There are always anomalies, like pitcher Jimmy Morris who made it to the majors when he was 30 years old, and was featured in the movie The Rookie. But stories like Morris’ are clearly the exception.
“This is about competing but still having fun,” said Woodman, who played in Mexico, Taiwan, and U.S. minor leagues before giving up professional baseball for a new career in real estate. Woodman says he threw in the high 90s before a shoulder injury affected his velocity while he was in the minor leagues.
Chastain, who was scouted by major league teams while in high school, knows his time has passed too. His fastball now tops out in the high 80s instead of the mid-90s, and he is an old man compared to the 17 year-old phenoms “the show” is looking for. After letting his partying get out of control in college, he acknowledges that perhaps it was best that he never made it.

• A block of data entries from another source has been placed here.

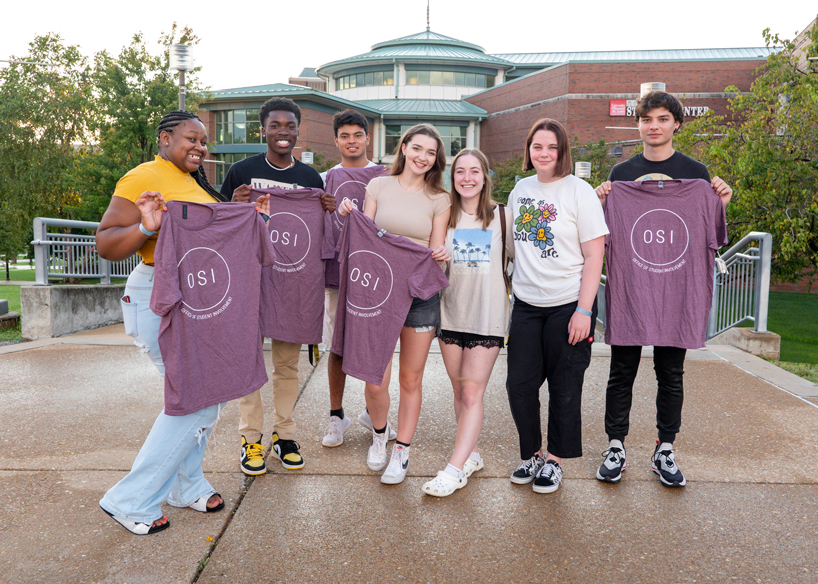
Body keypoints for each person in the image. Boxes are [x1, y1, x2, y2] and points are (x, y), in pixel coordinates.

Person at [95, 110, 231, 535]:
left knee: (205, 394)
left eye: (204, 141)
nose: (199, 146)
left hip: (200, 298)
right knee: (195, 397)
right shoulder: (142, 177)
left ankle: (185, 485)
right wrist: (144, 226)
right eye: (191, 138)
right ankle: (132, 498)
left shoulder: (195, 183)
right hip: (158, 294)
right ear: (165, 137)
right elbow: (106, 244)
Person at [594, 91, 732, 487]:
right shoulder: (620, 176)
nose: (653, 126)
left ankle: (665, 448)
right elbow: (601, 233)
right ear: (638, 125)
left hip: (677, 292)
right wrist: (600, 198)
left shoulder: (697, 174)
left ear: (676, 124)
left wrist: (722, 200)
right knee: (621, 372)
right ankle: (616, 446)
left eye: (662, 119)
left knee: (671, 373)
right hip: (632, 290)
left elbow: (712, 233)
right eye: (646, 119)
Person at [222, 97, 335, 476]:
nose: (283, 132)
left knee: (286, 364)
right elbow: (221, 225)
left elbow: (321, 227)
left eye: (289, 126)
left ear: (297, 131)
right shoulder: (241, 172)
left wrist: (327, 210)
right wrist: (233, 203)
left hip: (292, 283)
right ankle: (250, 438)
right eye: (275, 126)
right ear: (263, 130)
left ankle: (284, 435)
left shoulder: (310, 178)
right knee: (249, 360)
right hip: (250, 279)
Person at [338, 123, 451, 484]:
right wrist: (347, 217)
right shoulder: (378, 186)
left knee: (410, 378)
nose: (422, 157)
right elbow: (365, 237)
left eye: (430, 152)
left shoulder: (439, 198)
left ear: (436, 159)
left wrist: (443, 253)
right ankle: (379, 433)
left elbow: (436, 253)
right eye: (417, 148)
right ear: (403, 148)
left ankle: (401, 450)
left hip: (419, 294)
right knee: (375, 381)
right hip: (379, 292)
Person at [506, 118, 608, 494]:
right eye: (537, 147)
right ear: (528, 151)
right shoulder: (521, 189)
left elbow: (595, 254)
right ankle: (531, 453)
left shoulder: (578, 191)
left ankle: (553, 461)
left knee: (564, 388)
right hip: (527, 305)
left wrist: (584, 310)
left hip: (569, 305)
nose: (544, 153)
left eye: (551, 147)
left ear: (562, 151)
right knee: (519, 384)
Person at [421, 149, 513, 497]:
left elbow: (533, 254)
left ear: (485, 176)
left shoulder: (504, 216)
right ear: (452, 177)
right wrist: (437, 260)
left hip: (487, 319)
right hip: (450, 315)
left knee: (473, 391)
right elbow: (433, 267)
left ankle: (454, 469)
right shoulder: (444, 217)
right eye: (460, 171)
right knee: (460, 390)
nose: (468, 178)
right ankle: (472, 454)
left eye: (475, 171)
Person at [319, 109, 396, 447]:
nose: (352, 141)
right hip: (337, 275)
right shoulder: (325, 178)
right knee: (337, 348)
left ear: (368, 138)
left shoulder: (386, 176)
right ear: (336, 140)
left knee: (373, 347)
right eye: (345, 136)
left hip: (375, 276)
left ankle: (372, 411)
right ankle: (337, 416)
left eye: (357, 135)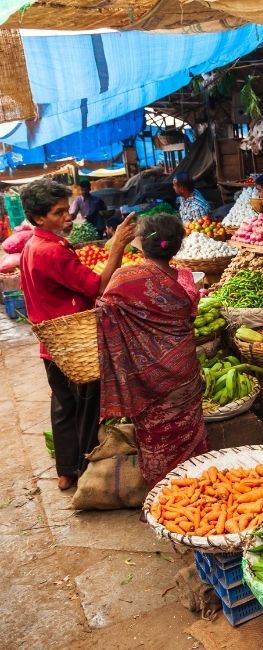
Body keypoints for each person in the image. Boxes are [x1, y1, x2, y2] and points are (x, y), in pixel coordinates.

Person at [19, 179, 137, 490]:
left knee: (62, 406)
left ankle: (66, 471)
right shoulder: (51, 252)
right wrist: (119, 244)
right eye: (59, 213)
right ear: (39, 217)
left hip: (52, 346)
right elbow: (97, 287)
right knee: (87, 406)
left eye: (66, 210)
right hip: (76, 344)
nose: (68, 217)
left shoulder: (33, 245)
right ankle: (86, 471)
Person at [96, 213, 207, 487]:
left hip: (147, 378)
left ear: (142, 245)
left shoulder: (125, 278)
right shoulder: (185, 278)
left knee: (154, 435)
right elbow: (191, 311)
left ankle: (161, 494)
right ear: (178, 246)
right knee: (189, 430)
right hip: (184, 371)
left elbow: (104, 306)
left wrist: (117, 248)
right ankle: (198, 487)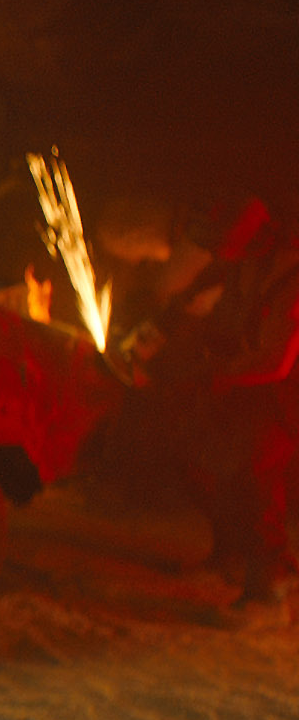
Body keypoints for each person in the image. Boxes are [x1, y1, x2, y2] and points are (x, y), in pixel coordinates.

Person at [106, 192, 299, 627]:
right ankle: (229, 555)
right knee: (196, 458)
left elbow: (277, 361)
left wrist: (216, 377)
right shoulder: (249, 263)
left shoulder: (292, 278)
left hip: (284, 395)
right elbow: (198, 301)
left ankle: (270, 590)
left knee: (254, 473)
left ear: (264, 238)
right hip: (244, 385)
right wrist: (151, 337)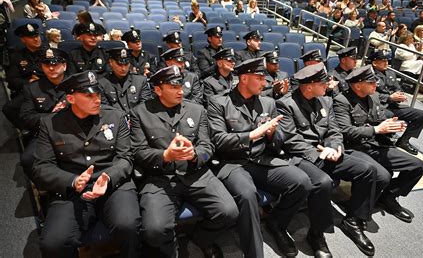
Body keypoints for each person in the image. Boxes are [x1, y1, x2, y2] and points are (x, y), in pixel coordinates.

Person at [277, 63, 389, 257]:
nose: (328, 85)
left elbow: (334, 130)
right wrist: (318, 153)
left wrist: (335, 146)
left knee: (367, 170)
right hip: (302, 156)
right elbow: (290, 140)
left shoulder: (326, 101)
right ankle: (316, 234)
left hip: (328, 151)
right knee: (323, 182)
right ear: (310, 85)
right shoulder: (286, 104)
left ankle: (352, 220)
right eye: (323, 82)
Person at [129, 65, 238, 258]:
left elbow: (208, 146)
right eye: (173, 87)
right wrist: (165, 156)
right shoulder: (140, 113)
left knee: (228, 212)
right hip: (159, 177)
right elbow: (138, 152)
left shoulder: (197, 110)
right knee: (154, 231)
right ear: (158, 90)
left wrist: (195, 155)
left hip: (196, 173)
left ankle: (200, 239)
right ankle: (171, 250)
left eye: (181, 86)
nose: (181, 91)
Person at [207, 58, 311, 257]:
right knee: (248, 196)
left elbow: (278, 140)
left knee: (302, 182)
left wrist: (272, 134)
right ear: (244, 78)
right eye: (260, 78)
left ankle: (277, 223)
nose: (265, 83)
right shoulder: (219, 102)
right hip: (232, 163)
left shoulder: (268, 102)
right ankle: (254, 253)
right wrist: (252, 135)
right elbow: (218, 140)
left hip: (261, 159)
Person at [31, 71, 142, 258]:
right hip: (73, 189)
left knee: (128, 225)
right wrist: (73, 181)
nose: (97, 99)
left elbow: (126, 157)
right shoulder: (50, 124)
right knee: (53, 243)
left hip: (113, 184)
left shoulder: (115, 116)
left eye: (97, 94)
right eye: (89, 95)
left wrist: (108, 177)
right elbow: (41, 167)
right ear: (70, 98)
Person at [333, 65, 423, 224]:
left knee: (417, 166)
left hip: (377, 145)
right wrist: (377, 129)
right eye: (371, 82)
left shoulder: (374, 96)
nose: (376, 85)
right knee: (382, 175)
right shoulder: (341, 101)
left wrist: (391, 126)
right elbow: (346, 131)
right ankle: (355, 216)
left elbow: (378, 119)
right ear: (357, 85)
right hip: (355, 147)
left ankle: (387, 196)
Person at [19, 48, 69, 179]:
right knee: (28, 159)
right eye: (47, 64)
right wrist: (54, 117)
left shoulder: (76, 84)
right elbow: (26, 117)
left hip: (74, 131)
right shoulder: (32, 88)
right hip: (45, 134)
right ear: (42, 66)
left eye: (55, 64)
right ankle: (43, 187)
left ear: (64, 66)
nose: (51, 68)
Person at [370, 50, 423, 155]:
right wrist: (389, 97)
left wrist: (400, 95)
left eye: (387, 60)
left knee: (421, 115)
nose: (386, 63)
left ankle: (404, 141)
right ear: (374, 63)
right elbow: (369, 93)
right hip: (377, 106)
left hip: (393, 105)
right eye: (383, 61)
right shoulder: (369, 74)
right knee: (389, 115)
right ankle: (383, 140)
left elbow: (398, 88)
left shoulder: (390, 72)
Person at [3, 23, 45, 130]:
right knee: (8, 109)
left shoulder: (48, 52)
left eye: (37, 35)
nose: (36, 39)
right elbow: (12, 80)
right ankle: (27, 129)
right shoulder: (17, 57)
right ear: (23, 40)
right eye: (31, 37)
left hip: (48, 86)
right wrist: (28, 82)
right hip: (29, 90)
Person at [98, 48, 152, 113]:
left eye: (126, 64)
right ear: (111, 62)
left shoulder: (141, 81)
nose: (123, 68)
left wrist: (134, 119)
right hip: (115, 121)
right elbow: (105, 110)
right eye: (119, 64)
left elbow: (145, 106)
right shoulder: (102, 84)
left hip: (138, 120)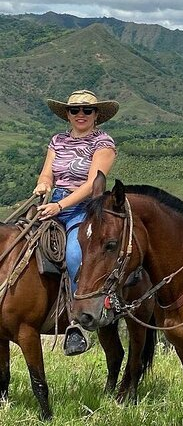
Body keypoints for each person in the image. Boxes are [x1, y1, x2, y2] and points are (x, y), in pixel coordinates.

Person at [33, 89, 118, 356]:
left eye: (87, 110)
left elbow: (94, 183)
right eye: (74, 110)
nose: (80, 115)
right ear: (67, 114)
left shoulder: (103, 143)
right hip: (52, 203)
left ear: (96, 115)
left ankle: (75, 323)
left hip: (84, 207)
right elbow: (47, 174)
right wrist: (43, 186)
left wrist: (61, 205)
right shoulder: (57, 140)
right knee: (16, 243)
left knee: (73, 255)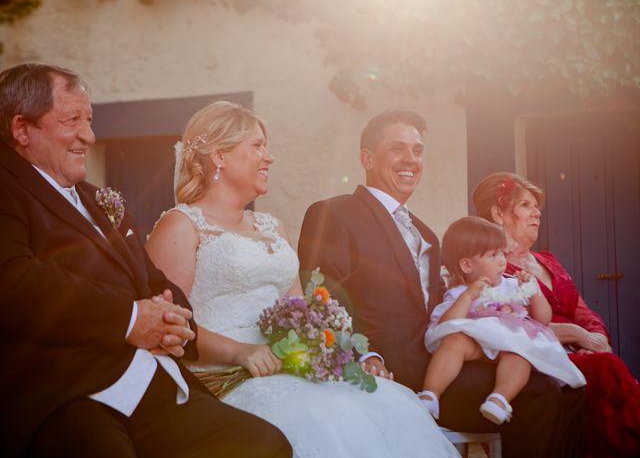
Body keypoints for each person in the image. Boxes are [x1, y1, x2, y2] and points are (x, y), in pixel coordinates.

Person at [0, 63, 291, 458]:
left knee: (264, 445)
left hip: (147, 381)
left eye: (90, 120)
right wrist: (132, 320)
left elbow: (152, 279)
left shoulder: (96, 198)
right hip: (65, 394)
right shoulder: (8, 187)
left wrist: (173, 322)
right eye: (72, 120)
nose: (89, 135)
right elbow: (14, 280)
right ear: (21, 129)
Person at [146, 101, 459, 458]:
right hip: (224, 380)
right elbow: (168, 327)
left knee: (383, 410)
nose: (269, 157)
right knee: (324, 421)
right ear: (219, 156)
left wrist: (331, 351)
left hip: (287, 370)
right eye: (257, 146)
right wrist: (241, 351)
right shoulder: (181, 226)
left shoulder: (271, 227)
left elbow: (299, 310)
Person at [297, 109, 587, 458]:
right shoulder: (335, 213)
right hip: (392, 371)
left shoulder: (426, 234)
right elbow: (321, 298)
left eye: (417, 151)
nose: (411, 160)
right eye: (397, 149)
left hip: (443, 358)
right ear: (367, 158)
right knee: (540, 393)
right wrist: (365, 356)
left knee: (571, 385)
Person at [473, 171, 640, 458]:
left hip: (581, 354)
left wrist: (595, 337)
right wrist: (577, 335)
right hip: (538, 359)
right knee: (607, 369)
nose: (536, 212)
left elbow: (581, 310)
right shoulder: (492, 268)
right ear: (498, 213)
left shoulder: (546, 259)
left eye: (536, 206)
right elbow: (512, 327)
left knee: (604, 364)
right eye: (526, 205)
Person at [420, 216, 586, 424]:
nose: (502, 261)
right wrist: (469, 296)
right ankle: (430, 395)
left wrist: (534, 291)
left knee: (521, 355)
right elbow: (447, 325)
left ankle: (499, 399)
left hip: (509, 346)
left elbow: (543, 319)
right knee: (454, 341)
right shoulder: (460, 292)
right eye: (493, 255)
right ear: (467, 265)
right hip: (476, 346)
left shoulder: (510, 285)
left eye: (501, 252)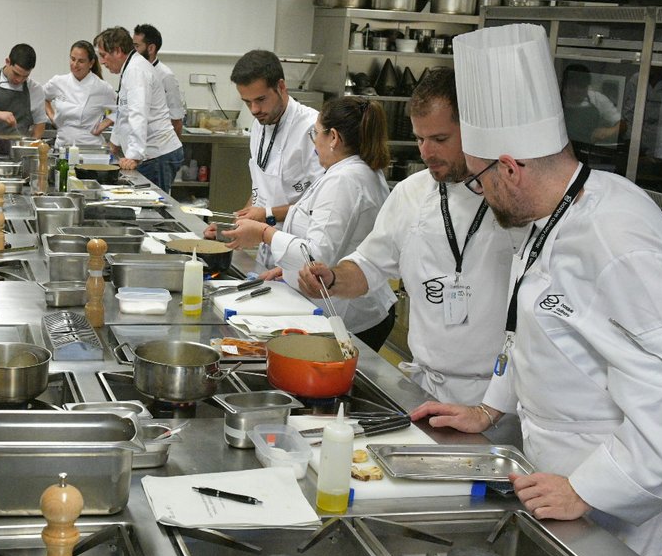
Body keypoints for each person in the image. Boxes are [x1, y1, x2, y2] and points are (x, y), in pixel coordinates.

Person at [411, 24, 662, 556]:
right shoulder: (547, 219)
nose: (478, 190)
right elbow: (530, 332)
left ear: (510, 168)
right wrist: (489, 409)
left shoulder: (617, 243)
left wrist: (588, 488)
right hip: (562, 483)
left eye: (479, 178)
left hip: (634, 497)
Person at [297, 67, 519, 406]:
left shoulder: (515, 200)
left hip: (497, 395)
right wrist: (334, 278)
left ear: (475, 131)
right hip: (426, 385)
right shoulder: (411, 192)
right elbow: (370, 264)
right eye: (419, 139)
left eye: (440, 140)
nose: (426, 152)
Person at [222, 96, 398, 351]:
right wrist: (289, 271)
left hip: (353, 317)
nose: (314, 142)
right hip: (346, 305)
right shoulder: (348, 171)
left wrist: (264, 233)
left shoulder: (345, 180)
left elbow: (316, 258)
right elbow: (329, 242)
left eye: (316, 134)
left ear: (333, 137)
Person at [215, 50, 324, 271]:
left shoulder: (313, 129)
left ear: (281, 87)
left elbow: (322, 204)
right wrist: (233, 225)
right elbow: (261, 190)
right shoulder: (259, 125)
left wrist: (267, 215)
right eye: (247, 102)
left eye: (261, 99)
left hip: (303, 254)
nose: (255, 110)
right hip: (268, 252)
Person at [94, 26, 184, 191]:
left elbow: (138, 114)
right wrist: (114, 144)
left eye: (103, 55)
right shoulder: (130, 68)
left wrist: (133, 156)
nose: (102, 62)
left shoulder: (136, 70)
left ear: (118, 51)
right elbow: (123, 112)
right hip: (152, 155)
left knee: (153, 205)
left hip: (157, 155)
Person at [43, 40, 116, 149]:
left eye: (81, 61)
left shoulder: (102, 88)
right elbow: (42, 97)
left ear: (91, 63)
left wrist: (102, 126)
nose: (75, 65)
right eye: (73, 59)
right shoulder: (58, 82)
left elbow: (117, 111)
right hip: (63, 146)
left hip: (90, 148)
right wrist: (52, 117)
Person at [133, 24, 186, 137]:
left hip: (158, 142)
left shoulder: (166, 76)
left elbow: (176, 120)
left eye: (137, 46)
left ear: (151, 49)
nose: (133, 51)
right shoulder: (134, 71)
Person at [561, 63, 624, 146]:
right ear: (564, 86)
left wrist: (609, 131)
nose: (576, 90)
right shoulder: (555, 100)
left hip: (588, 148)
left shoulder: (597, 99)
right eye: (572, 86)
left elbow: (623, 124)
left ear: (587, 87)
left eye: (580, 86)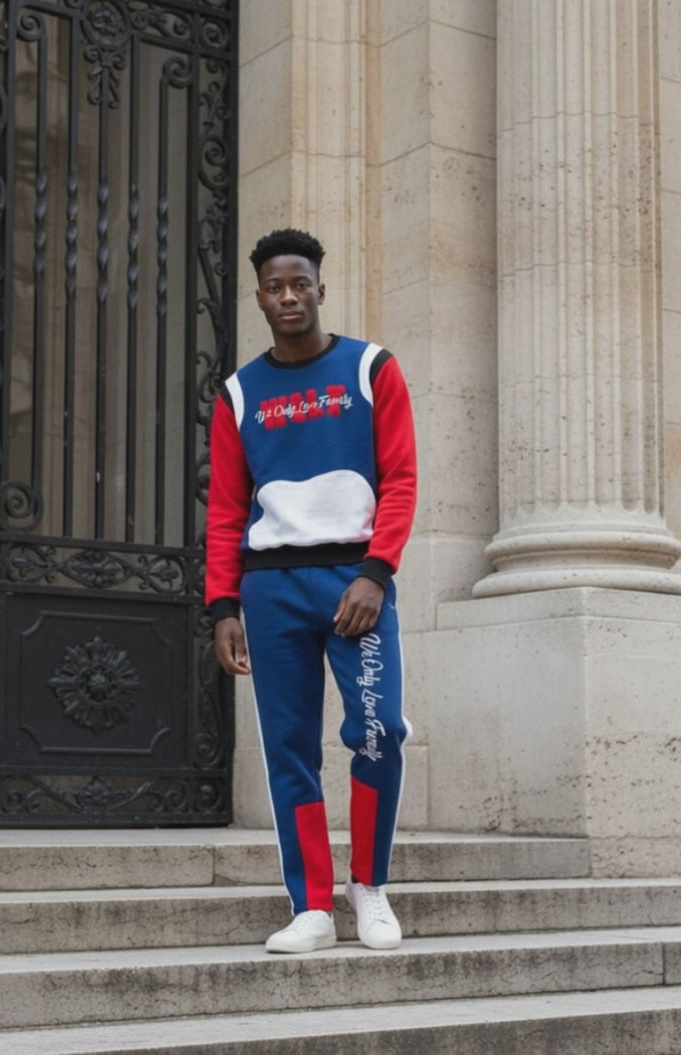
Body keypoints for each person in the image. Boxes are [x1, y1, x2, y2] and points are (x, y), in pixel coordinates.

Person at [205, 228, 417, 953]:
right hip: (271, 588)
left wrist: (375, 573)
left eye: (300, 284)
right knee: (288, 748)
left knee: (379, 731)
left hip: (354, 581)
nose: (289, 296)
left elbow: (401, 480)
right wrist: (223, 605)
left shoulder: (371, 368)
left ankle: (369, 887)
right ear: (260, 297)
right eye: (275, 287)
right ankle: (312, 908)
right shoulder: (239, 394)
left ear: (320, 289)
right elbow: (226, 510)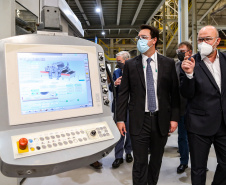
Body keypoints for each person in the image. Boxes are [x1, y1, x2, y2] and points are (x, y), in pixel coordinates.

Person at [116, 24, 180, 185]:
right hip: (139, 120)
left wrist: (174, 118)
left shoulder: (168, 63)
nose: (140, 41)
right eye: (138, 38)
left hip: (161, 120)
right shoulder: (131, 64)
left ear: (154, 41)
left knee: (156, 160)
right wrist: (120, 119)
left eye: (143, 38)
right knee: (140, 162)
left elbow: (174, 93)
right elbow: (123, 94)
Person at [180, 25, 226, 185]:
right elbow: (186, 94)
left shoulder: (225, 60)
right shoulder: (190, 62)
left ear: (217, 41)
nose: (203, 43)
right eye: (200, 39)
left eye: (207, 39)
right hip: (199, 126)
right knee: (198, 169)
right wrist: (189, 75)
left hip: (223, 124)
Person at [109, 51, 133, 168]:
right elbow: (109, 88)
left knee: (129, 132)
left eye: (120, 61)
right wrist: (115, 83)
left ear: (127, 60)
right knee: (119, 133)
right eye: (117, 61)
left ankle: (128, 152)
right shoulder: (116, 72)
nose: (118, 63)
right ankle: (118, 156)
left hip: (131, 107)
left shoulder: (134, 72)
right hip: (119, 107)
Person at [175, 41, 192, 173]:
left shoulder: (197, 65)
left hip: (194, 108)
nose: (180, 53)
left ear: (189, 52)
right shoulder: (175, 66)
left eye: (182, 51)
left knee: (197, 137)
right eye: (178, 51)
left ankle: (199, 161)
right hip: (180, 108)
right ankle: (184, 161)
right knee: (182, 136)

“If I would have made it playing major league baseball, the off the field activities would’ve ruined me,” Chastain said.
Spreading the Love
A couple weeks after their game with the San Carlos All-Stars, the Hitmen stand at 6 –1, and are looking like the favorite to win the league championship and the opportunity to play the South Florida League champ in February. Two new teams have joined the league for this season, and Huber couldn’t be happier.
“There are tons of guys out there who haven’t played in a long time, and think they can’t cut it anymore,” Huber said. “But once they get back out there and remember how much they love the game they can’t quit. Guys who started with the Hitmen have now gone off and started their own teams.”
Right now though Huber is more concerned with the current game than growing the league. The Hitmen are losing to the Fort Myers Cardinals.
To close out the third inning Huber sprints into shallow center field from his position at shortstop to make on off balance catch. Jogging briskly toward the dugout, Huber pumps the team up, shouting encouragement.
By the seventh inning, the Cardinals sit on top 6 – 2. The Hitmen have been leaving men on base all day, and a couple of throwing errors have helped put them in the hole. In the dugout Huber is kicking himself over missing a groundball that skipped under his glove as he dove to his right.
Hitman Victor Saavedra, with is father bellowing in Spanish from the stands in a bright orange shirt, steps to the plate with a man on base and crushes a meaty fastball 360 feet over the center left fence. The hit brings the Hitmen bench to life, and within two runs of the Cardinals.
“It was a beach ball,” Saavedra said of the pitch he got a hold of as he returned to the bench and high fives from his teammates.
The homerun starts a Hitmen rally, as they tally another six runs before the inning is over, and end up winning 13 – 6.
Now they have to wait another week before they can tap into that feeling again. However, Huber and Chastain have been looking into new ways to channel their love for America’s pastime, including possibly coaching a little league team. For them it is all about being around the game in any way possible, otherwise they would go stir crazy.
“I’ll play as long as I can, until I’m 60,” said Huber, who in February tore his meniscus doing what else but sliding head first into second on a steal.
Chastain, who currently works with his father at his Sellstate realty business, hopes to go into sports psychology and help young athletes avoid some of the mistakes he made during his amateur career.
“At 27 years old, in my heart I know I’ll never make the majors with my history,” Chastain said. “But if I can help one kid get in baseball, help him make a right turn where I took a left, then I would be pitching in Yankee stadium.”